Astragaloside IV remodels gastric inflammation-cancer transformation by modulating the CXCL5-CXCR2 axis-mediated epithelial-mesenchymal transition.

[BACKGROUND] Chronic atrophic gastritis (CAG) is a pivotal intermediate stage in the progression from chronic gastritis to gastric cancer (GC), and it poses a serious threat to human health. Astragaloside IV (AS-IV), a major bioactive compound derived from the traditional Chinese medicinal herb Astragalus membranaceus, has demonstrated therapeutic potential against both CAG and GC. Nevertheless, the exact biological mechanisms underlying these effects remain unclear.

[PURPOSE] This research was conducted to assess the effects of AS-IV on gastric inflammation-cancer transformation and to elucidate its underlying mechanisms.

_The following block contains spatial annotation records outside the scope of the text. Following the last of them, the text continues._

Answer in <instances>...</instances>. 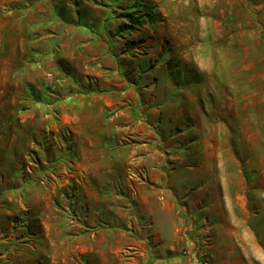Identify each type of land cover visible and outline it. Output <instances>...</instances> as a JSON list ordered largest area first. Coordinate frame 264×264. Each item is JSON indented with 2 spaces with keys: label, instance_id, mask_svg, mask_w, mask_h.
Instances as JSON below:
<instances>
[{
  "label": "crops",
  "instance_id": "crops-1",
  "mask_svg": "<svg viewBox=\"0 0 264 264\" xmlns=\"http://www.w3.org/2000/svg\"><path fill=\"white\" fill-rule=\"evenodd\" d=\"M190 1L193 0L183 3ZM209 3L212 7L217 0H208ZM9 5L10 10L0 14V46L8 42L10 27L16 57L30 68L37 61L60 66L62 96L74 95L80 102L74 116L72 109H59L65 120L60 122L72 131L70 140L76 147L71 158L81 167L73 173L81 177L89 175L90 170H82V162L88 161L99 146L102 150L98 148L97 153L111 154L116 162L147 164L144 182L134 188L130 182L125 185L121 181V189H117L118 182L113 186L115 192L122 190L123 194L132 195L135 207L146 219L152 217L150 221L155 228L151 247L137 243L125 230L132 224L128 212L126 217L122 212L124 208H132L128 200L127 206L125 203L106 206L104 215H100L97 206L83 196L84 193L92 196V184L86 182L83 188L75 187L69 193L71 196L64 197V208L68 211L73 208V216L29 219L28 224L34 228L27 238L29 249L27 252H19L18 247L12 246L9 251L1 249L0 264H99L96 252L106 263L114 264L119 251L128 252L132 264H198L191 259L196 238L208 230L200 227L205 221L211 223L212 233L218 234L212 245L220 244L219 252H227V258L234 257L231 262L223 258L221 264H242L237 253L231 254L236 248L243 258L264 260V243L259 238L262 231L257 230L252 220L263 209L261 203L259 206L247 198L239 165L228 171L219 159L217 172L204 171L212 157L198 155L195 160L202 163L199 165L202 177L209 178L206 191L194 190L191 194L180 187L183 181L190 180L196 168L183 165L180 163L183 156L175 155L176 148L182 147L174 143L175 138L185 130L167 135L177 126H187L185 134L189 130L194 133L192 117L182 110L178 99L183 91L194 90L206 75L197 69L195 58L184 61L174 56L179 47L171 35L175 29L172 18L179 16L178 6L169 0H138L135 4L132 0H0L1 8ZM61 6L66 9L61 10ZM133 6L142 10L135 12ZM213 18L209 20L217 31L218 20ZM37 21L43 24L38 29L34 26ZM221 25L224 28V20ZM203 30L206 32V27ZM52 39L57 42L51 47L48 45ZM38 48L42 56L35 59L32 52ZM184 62L187 68L196 67L198 73L192 74L186 67L183 71ZM29 78L32 77L28 75ZM129 145L131 148H127ZM194 145L197 144L192 140L187 147L194 150ZM166 154L173 162L166 161ZM90 172L98 179L126 178L124 171L118 173L115 169ZM213 180L219 184L215 185ZM113 198L116 202L124 200L119 194ZM83 209L93 215L83 216ZM134 224L140 227L142 222L136 218ZM211 250L210 253L215 251ZM4 252H10V260L5 259Z\"/></svg>",
  "mask_w": 264,
  "mask_h": 264
},
{
  "label": "rangeland",
  "instance_id": "rangeland-1",
  "mask_svg": "<svg viewBox=\"0 0 264 264\" xmlns=\"http://www.w3.org/2000/svg\"><path fill=\"white\" fill-rule=\"evenodd\" d=\"M202 1L183 3V0H169L179 9V16L172 18L175 29L171 35L179 47L174 56L184 61L195 58L197 69L206 78L194 90L183 91V96L178 99L182 110L192 117L194 133L189 130V134H192H185L187 126H177L170 129L167 137L185 130L179 137L175 136L174 143L182 146L181 150L176 148L175 155L183 156L180 163L194 166L196 170L190 180L186 179L180 185L181 189L185 188L184 192L192 194L194 190L196 193L206 191L209 178L202 177V165L199 166L202 163L195 160L198 155L212 157L204 171L217 172L220 168L219 159L225 163L228 171L236 165L241 167L247 198L261 203L263 209L252 220L257 230L260 228L262 231L259 238L264 243V0H217L212 7L209 6L211 3L207 4L208 0ZM137 2L132 0L134 4ZM135 8L132 7L135 12L142 10L141 7ZM9 10L10 5L9 8L0 7V14ZM209 17L218 20L217 31L212 28L214 23ZM223 20L224 28L220 27ZM42 25L39 21L34 24L36 29ZM209 26L211 31H208ZM7 30L9 40L0 46V250L9 251L12 246L18 247L19 252H27V238L34 230L27 221L33 217L73 216V208L70 211L64 208V197L68 198L75 187L83 188L86 182L92 184V196H86L85 193L83 196L97 206L96 211L100 215H104L106 206H122L128 200L132 208L121 210L125 217L128 212L132 220V224L125 228L127 235L136 239L137 243L151 247L155 228L150 221L152 217L147 216L146 219V215L135 207L136 200L132 195L123 194L122 190L119 191L121 193L115 192L113 186V183L118 182L117 189H121V181L125 185L130 182L134 188L141 181L144 182L147 179V164L128 160L116 162L111 154L97 153L98 148H101L99 146L88 161L82 162V170L115 169L118 173L124 171L126 178L98 179L97 176H91L90 171L89 175L83 177L74 174L73 171L81 170V167L71 158L75 152L70 140L72 131L63 126L65 120L59 115V109H72L71 115L74 116V109L80 104L77 103L78 97L62 96L60 66H47L37 61L32 69L22 63L12 48L10 27ZM52 40L48 46L52 47L57 42ZM39 50L32 52L35 59L42 56ZM184 65L185 62L181 67L183 71L186 70ZM196 67H190L193 70L186 68L190 73L197 74ZM62 70L66 71L64 68ZM28 75L32 77L29 80ZM128 139L134 141L131 137ZM192 140L197 144L194 150L187 147ZM168 156L166 154L164 157L171 162ZM214 183L219 184L217 181ZM116 194L124 200L116 202L113 198ZM124 205L127 206L126 203ZM110 209L107 214H110ZM88 215L93 214L83 209V216ZM136 218L146 224L136 226ZM201 226L208 230L199 234L201 237L197 234L199 238H196L195 255L191 261L221 264L226 258V261L229 259L231 262L233 256L227 258V252L218 251L221 249L220 244L216 247L212 245L218 234L217 231L212 233L211 223L205 221ZM211 249L215 250L211 252L214 257L210 253ZM124 252L119 251L114 264H132V260L127 258L128 252ZM235 253L240 256L242 264H264L263 259L243 258L238 248L231 252ZM96 254L99 264H110L99 252ZM3 255L10 260V252H4Z\"/></svg>",
  "mask_w": 264,
  "mask_h": 264
}]
</instances>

[METHODS] We collected gastric tissue and blood samples from healthy individuals, patients with CAG, and patients with GC. The levels of CXCL5 and CXCR2 were quantified using ELISA and immunohistochemistry. To establish in vitro models of CAG and GC, we employed the GES-1 and MKN45 cell lines. Experimental interventions included lentiviral-mediated CXCL5 knockdown (shCXCL5-KD), CXCR2 knockdown (shCXCR2-KD), CXCL5 overexpression (shCXCL5-OE), and treatment with AS-IV. Cellular responses were evaluated using multiple assays: Western blotting to assess protein expression, quantitative real-time polymerase chain reaction (RT-qPCR) to measure mRNA levels, CCK-8 for cell viability, ELISA for cytokine quantification, and wound healing, along with Transwell assays to assess cell migration. For in vivo validation, CAG models were established in Sprague-Dawley (SD) rats and GC models in BALB/c nude mice, with AS-IV administered according to the designated experimental groups. Systematic evaluations were performed using multiple techniques: hematoxylin and eosin (H&E) staining to assess histopathological changes, immunohistochemistry to determine protein localization, western blotting to analyze signaling pathways, and ELISA to quantify systemic cytokine levels. Together, these approaches enabled a comprehensive, multi-level analysis of the therapeutic mechanisms at both the cellular and whole-organism levels.

[RESULTS] Our findings showed that CXCL5 and CXCR2 expressions were markedly elevated in both clinical samples from patients with CAG and GC and in corresponding experimental models, with their expression positively correlating with disease severity. Mechanistically, we demonstrated that the CXCL5/CXCR2 signaling axis drives the progression from gastric inflammation to cancer through CXCR2-dependent activation of the ERK/Elk-1 pathway, which in turn induces epithelial-mesenchymal transition (EMT). Notably, AS-IV effectively mitigated this pathological process by selectively disrupting the CXCL5-CXCR2 interaction, modulating downstream signaling pathways, and eventually suppressing the inflammation-to-cancer transition.

[CONCLUSION] Our study identifies ERK/Elk-1-dependent EMT, driven by activation of the CXCL5/CXCR2 signaling axis, as a key pathogenic mechanism underlying the progression from gastric inflammation to cancer. Importantly, AS-IV, a bioactive compound derived from the traditional medicinal herb Astragalus membranaceus, effectively disrupts this cascade, demonstrating therapeutic potential against both CAG and GC by preventing the malignant transformation of chronic inflammation into carcinoma.